Go through the entries below and work out how many lines include "Khánh"; give only that number.

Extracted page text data
------------------------------------------------

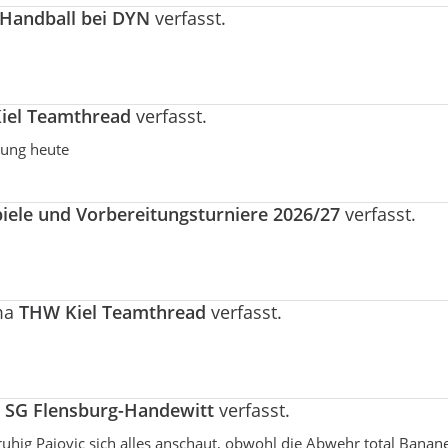
Handball bei DYN
verfasst.
iel Teamthread
verfasst.
stung heute
piele und Vorbereitungsturniere 2026/27
verfasst.
6
ma
THW Kiel Teamthread
verfasst.
a
SG Flensburg-Handewitt
verfasst.
hig Pajovic sich alles anschaut, obwohl die Abwehr total Banan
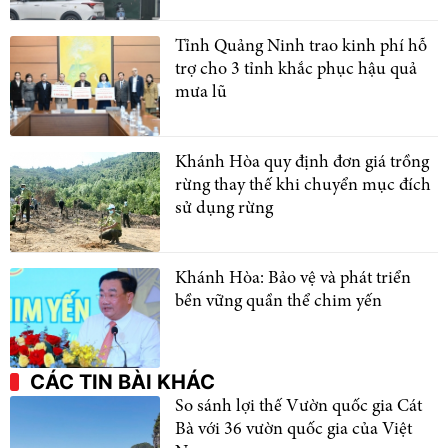
Tỉnh Quảng Ninh trao kinh phí hỗ
trợ cho 3 tỉnh khắc phục hậu quả
mưa lũ
Khánh Hòa quy định đơn giá trồng
rừng thay thế khi chuyển mục đích
sử dụng rừng
Khánh Hòa: Bảo vệ và phát triển
bền vững quần thể chim yến
CÁC TIN BÀI KHÁC
So sánh lợi thế Vườn quốc gia Cát
Bà với 36 vườn quốc gia của Việt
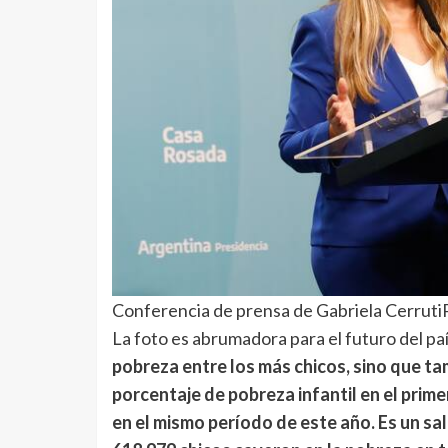
Conferencia de prensa de Gabriela Cerruti
La foto es abrumadora para el futuro del pa
pobreza entre los más chicos, sino que tamb
porcentaje de pobreza infantil en el prim
en el mismo período de este año. Es un sa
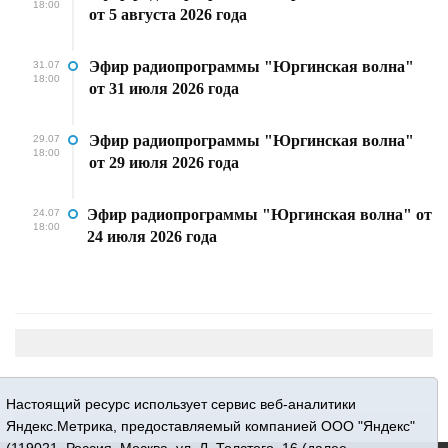
18:00
от 5 августа 2026 года
Эфир радиопрограммы "Юргинская волна"
31.07
18:00
от 31 июля 2026 года
Эфир радиопрограммы "Юргинская волна"
29.07
18:00
от 29 июля 2026 года
Эфир радиопрограммы "Юргинская волна" от
24.07
18:00
24 июля 2026 года
Настоящий ресурс использует сервис веб-аналитики
Яндекс.Метрика, предоставляемый компанией ООО "Яндекс"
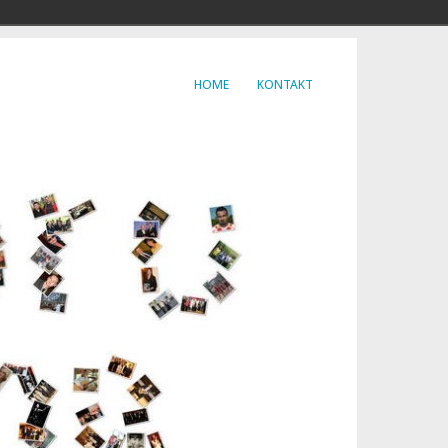
HOME
KONTAKT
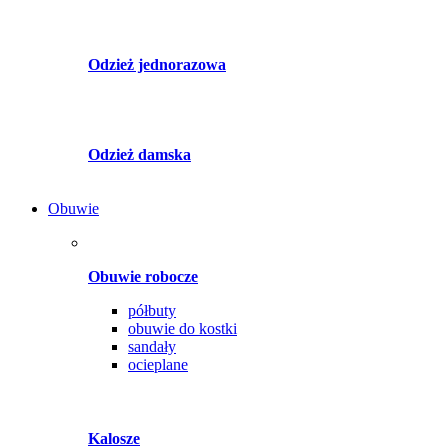
Odzież jednorazowa
Odzież damska
Obuwie
Obuwie robocze
półbuty
obuwie do kostki
sandały
ocieplane
Kalosze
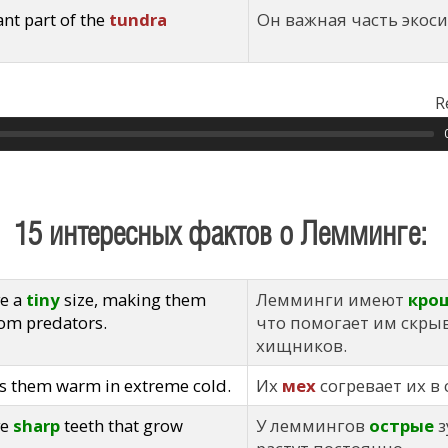
ant part of the
tundra
Он важная часть экос
R
15 интересных фактов о Лемминге:
e a
tiny
size, making them
Лемминги имеют
кро
rom predators.
что помогает им скрыв
хищников.
s them warm in extreme cold.
Их
мех
согревает их в
ve
sharp
teeth that grow
У леммингов
острые
з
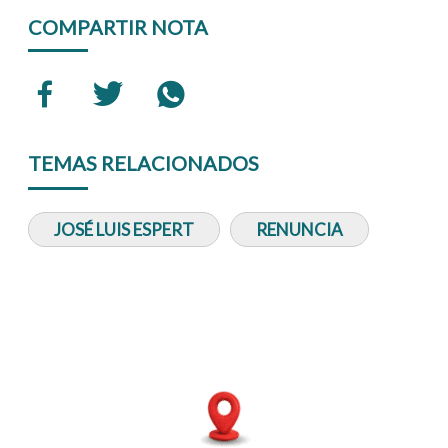
COMPARTIR NOTA
TEMAS RELACIONADOS
JOSÉ LUIS ESPERT
RENUNCIA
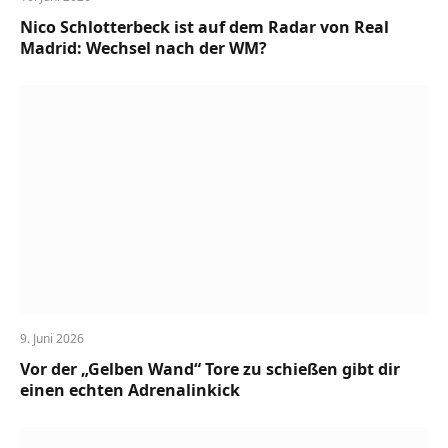
Nico Schlotterbeck ist auf dem Radar von Real
Madrid: Wechsel nach der WM?
9. Juni 2026
Vor der „Gelben Wand“ Tore zu schießen gibt dir
einen echten Adrenalinkick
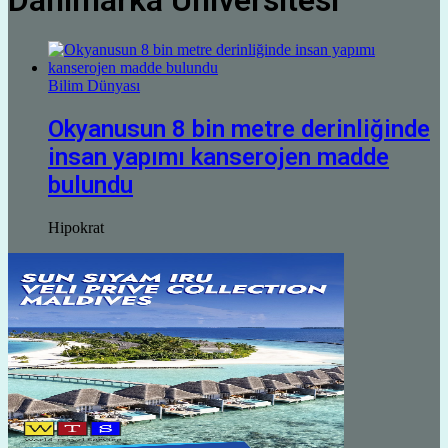
Danimarka Üniversitesi
Bilim Dünyası
Okyanusun 8 bin metre derinliğinde
insan yapımı kanserojen madde
bulundu
Hipokrat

------------------------------------------------

### Expected answer
2